It is no secret that our officials have large economic, financial, and property investments in overseas countries, particularly in Europe, the United States, Canada, and the United Arab Emirates, to mention a few countries. Any threat to these government officials is therefore a threat to their existing businesses and their future.

Nigerian officials’ response to the UK parliament’s threats has exposed the hypocrisies that underline how we do things in the country. We are a complex society. In this society, citizens have no right to protest, no right to express their views, no right to criticise the government and its policy blunders, and certainly no right to participate in deliberative democracy. In short, it is a country of compliant citizens.

Although government officials are appointed or elected to serve their society, that expectation is now an aberration. Rather than serve their country, public officials expect citizens to serve them. This explains in part why the needs of citizens are overlooked and why government does not feel an obligation to cater to the needs of civil society.

The latest move by the UK parliament to place travel restrictions on some Nigerian government officials is already having an impact. The only time Nigerian officials listen to the plight of their people is when foreign governments or parliaments wield the sledgehammer of sanctions that come in various forms. The sanctions can be cessation of economic, financial, and trade agreements, suspension of military cooperation and intelligence sharing, travel bans, closure of bank accounts, and so on.

Economic sanctions are often used as a proven weapon to dismantle or disrupt diplomatic and inter-governmental relations. Within the Commonwealth and the African Union, sanctions and suspensions have been used to deal with some authoritarian leaders. Within these organisations, you will find that respect for free speech and civil rights is taken seriously by member countries. In that context, violations of the rights of citizens usually attract immediate sanctions such as suspension from membership of the organisations.
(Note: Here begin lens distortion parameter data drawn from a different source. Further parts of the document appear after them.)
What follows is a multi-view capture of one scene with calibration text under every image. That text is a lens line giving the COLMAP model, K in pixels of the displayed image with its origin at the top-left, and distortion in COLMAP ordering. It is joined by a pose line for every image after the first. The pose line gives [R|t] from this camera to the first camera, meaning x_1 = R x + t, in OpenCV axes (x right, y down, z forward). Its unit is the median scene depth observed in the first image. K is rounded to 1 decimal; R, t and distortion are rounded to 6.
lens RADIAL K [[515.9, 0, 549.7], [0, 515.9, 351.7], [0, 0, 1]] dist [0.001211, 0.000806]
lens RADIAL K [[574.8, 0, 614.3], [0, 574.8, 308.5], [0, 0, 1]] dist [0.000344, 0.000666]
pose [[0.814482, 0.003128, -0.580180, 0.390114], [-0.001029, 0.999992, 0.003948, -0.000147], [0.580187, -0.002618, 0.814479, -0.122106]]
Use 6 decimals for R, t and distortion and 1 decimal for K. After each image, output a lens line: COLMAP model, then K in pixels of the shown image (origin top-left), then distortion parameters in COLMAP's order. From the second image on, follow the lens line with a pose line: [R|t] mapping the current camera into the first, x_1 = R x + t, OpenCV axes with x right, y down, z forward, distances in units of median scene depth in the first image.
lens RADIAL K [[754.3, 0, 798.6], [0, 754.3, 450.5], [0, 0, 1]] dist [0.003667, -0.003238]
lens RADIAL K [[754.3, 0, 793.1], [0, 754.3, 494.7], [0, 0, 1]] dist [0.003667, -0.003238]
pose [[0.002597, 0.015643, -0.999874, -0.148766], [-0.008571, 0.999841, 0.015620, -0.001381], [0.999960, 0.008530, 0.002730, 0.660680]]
Here are a few examples. Fiji was expelled from the Commonwealth in 1987 following two military coups. It was readmitted 10 years later after the restoration of democracy. The country was again suspended in 2000 for 18 months (BBC, 2009). Nigeria was also suspended from the Commonwealth in 1995 following the execution of civil rights leader Ken Saro-Wiwa by the military government of Sani Abacha. Nigeria was readmitted into the Commonwealth in 1999.

Similarly, Zimbabwe was suspended from the Commonwealth in 2002 following general elections that were seen to be widely blemished. Election observers had ruled the elections were heavily marred by misconduct such as political violence, intimidation of voters, widespread rigging, and other abuses of the electoral laws.

Testimonies given by families of victims of police and army brutality during the #EndSARS protests may yet lead to international opprobrium against Nigeria.  That may also include sanctions of sorts. Time will tell.